Paragraphs and white space help organise the information into digestible sections. Headline statements to paragraphs can alert the reader to the main points in the summary and allow them to scan and find, more easily, the points that they are interested in.

However you decide to structure your summary, it needs to have a logical flow from the reader’s point of view.

When writing a plain English research summary, there are some golden rules that always work: short sentences are easier to read than long sentences, active sentences work better than passive sentences, and you should always keep the reader at the front of your mind.

Peter Rodgers, Features Editor, eLife Journal

Avoid jargon

A good summary leaves out unnecessary detail and jargon, and focuses on the main concepts that are relevant to the audience. Consider different ways to describe the science without the need for a complete summary of terms and definitions. When you must use scientific terms, define them and any other technical concepts you use, avoiding further terminology when doing so.

You should also remember that many words in general usage can have a particular meaning when used in a scientific context (for example, control, error and mutant), so take the time to consider whether your audience will understand your intended meaning, and consider your choice of words carefully. If it helps, use analogies or metaphors. The target audience might have an easier time grasping the science if you can relate it to a common scenario or experience. But make sure that analogies or metaphors don’t take over and confuse, rather than clarify.

Be balanced

Be accurate and honest in representing the science. You should aim to grab your audience’s attention but do not exaggerate the facts or weight of evidence. Ask yourself if you have any bias towards the research you are writing about. If you do, manage your views so that you communicate the science impartially. By all means convey excitement about the research findings, but also make sure that you mention any caveats or uncertainties. If you disagree with the findings you are writing about, set aside your views, describe the science objectively, and provide all relevant supporting evidence. If opposing scientific evidence is needed to give a balance and context for the research you are writing about, include it.
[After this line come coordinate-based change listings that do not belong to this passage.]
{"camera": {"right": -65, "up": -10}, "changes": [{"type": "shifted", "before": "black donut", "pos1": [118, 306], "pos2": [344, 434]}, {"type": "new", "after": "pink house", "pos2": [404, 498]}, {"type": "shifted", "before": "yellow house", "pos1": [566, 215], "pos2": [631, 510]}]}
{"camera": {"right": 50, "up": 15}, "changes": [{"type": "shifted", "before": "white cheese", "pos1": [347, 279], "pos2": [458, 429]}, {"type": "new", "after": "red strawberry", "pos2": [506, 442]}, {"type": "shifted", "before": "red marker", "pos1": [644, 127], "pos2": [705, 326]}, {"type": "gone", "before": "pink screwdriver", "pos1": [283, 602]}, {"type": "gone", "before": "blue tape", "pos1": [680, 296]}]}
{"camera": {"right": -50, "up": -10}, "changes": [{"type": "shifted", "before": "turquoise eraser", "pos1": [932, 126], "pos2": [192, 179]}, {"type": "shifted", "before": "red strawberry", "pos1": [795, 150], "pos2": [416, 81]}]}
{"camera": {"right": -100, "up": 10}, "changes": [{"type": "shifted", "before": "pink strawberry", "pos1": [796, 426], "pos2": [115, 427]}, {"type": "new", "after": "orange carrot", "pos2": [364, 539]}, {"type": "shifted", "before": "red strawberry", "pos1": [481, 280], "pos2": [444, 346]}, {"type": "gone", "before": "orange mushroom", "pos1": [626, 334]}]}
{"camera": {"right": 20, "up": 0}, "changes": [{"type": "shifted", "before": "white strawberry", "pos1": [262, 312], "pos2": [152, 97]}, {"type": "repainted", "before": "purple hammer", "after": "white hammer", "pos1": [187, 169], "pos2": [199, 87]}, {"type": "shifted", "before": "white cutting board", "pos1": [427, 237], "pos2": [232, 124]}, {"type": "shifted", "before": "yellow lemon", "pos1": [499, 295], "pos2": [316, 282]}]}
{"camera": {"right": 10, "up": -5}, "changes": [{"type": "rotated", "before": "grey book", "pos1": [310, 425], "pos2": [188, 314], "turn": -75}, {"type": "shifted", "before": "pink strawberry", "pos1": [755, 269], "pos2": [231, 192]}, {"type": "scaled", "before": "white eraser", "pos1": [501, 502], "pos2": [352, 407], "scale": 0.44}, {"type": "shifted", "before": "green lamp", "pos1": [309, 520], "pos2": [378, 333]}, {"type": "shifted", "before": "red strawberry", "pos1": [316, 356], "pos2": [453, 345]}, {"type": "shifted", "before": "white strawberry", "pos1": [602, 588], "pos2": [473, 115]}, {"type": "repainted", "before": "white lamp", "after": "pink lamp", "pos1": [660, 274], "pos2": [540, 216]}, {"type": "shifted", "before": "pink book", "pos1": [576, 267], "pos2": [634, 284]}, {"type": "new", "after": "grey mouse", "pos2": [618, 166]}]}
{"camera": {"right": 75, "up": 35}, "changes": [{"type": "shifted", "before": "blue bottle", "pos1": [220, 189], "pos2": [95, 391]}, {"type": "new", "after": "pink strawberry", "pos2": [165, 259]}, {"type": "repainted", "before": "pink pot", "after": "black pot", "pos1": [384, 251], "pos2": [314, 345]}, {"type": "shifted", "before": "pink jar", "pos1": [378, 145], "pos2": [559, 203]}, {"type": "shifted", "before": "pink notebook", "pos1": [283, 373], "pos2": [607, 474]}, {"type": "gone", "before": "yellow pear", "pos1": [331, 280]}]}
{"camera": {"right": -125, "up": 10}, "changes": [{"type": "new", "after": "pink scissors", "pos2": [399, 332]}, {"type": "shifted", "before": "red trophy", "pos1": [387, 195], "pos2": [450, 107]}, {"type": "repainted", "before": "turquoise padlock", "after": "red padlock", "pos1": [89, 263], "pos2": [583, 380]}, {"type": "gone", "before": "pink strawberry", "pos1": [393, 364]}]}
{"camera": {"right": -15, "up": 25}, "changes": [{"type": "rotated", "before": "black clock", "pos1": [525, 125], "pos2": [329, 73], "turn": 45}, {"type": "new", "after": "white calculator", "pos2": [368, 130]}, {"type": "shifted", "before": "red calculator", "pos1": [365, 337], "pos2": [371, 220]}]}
We are increasingly seeing early career researchers put science and evidence in the hands of the public, by demystifying how science works: including statistics, peer review and different types of studies.
Access to Understanding is a fantastic initiative to support early career researchers communicate scientific research so that it can reach more people.

Voice of Young Science

Tone is crucial

Don’t patronise your audience. Use language precisely and concisely to convey the information. Don’t fall into the trap of keeping the scientific content simple, but then using unnecessarily elaborate language and phrasing for the piece as a whole. Use short sentences and an active tone to connect with your reader. Read other plain-English science summaries to identify an appropriate tone and style.

Get feedback and use it

You should allow time for at least a second draft. Ask people who have no professional knowledge of the science to provide feedback. Give them some guidance on what you want to find out.

Did they understand it? Does it make sense to them? Did they find it easy to read?

Was it interesting? Did they learn anything new? Did it make them want to find out more?

Did they appreciate the context, implications and limitations?

Do they now feel able to explain the research to someone else?

Take their feedback seriously. Step back from what you have written and consider their views. You may think what you have written is perfect but if it’s not working for them, it’s likely other readers will find the same. Redraft and retest with readers as needed.

Submitting your summary

If you have written your summary for a particular publication or organisation, make sure that you are aware of any specific guidelines to authors. You don’t want to have crafted a brilliant summary that you cannot submit because it goes over the allowed word count, is incorrectly formatted, or is not suitable for an audience given in their guidance. Check and recheck spelling and grammar.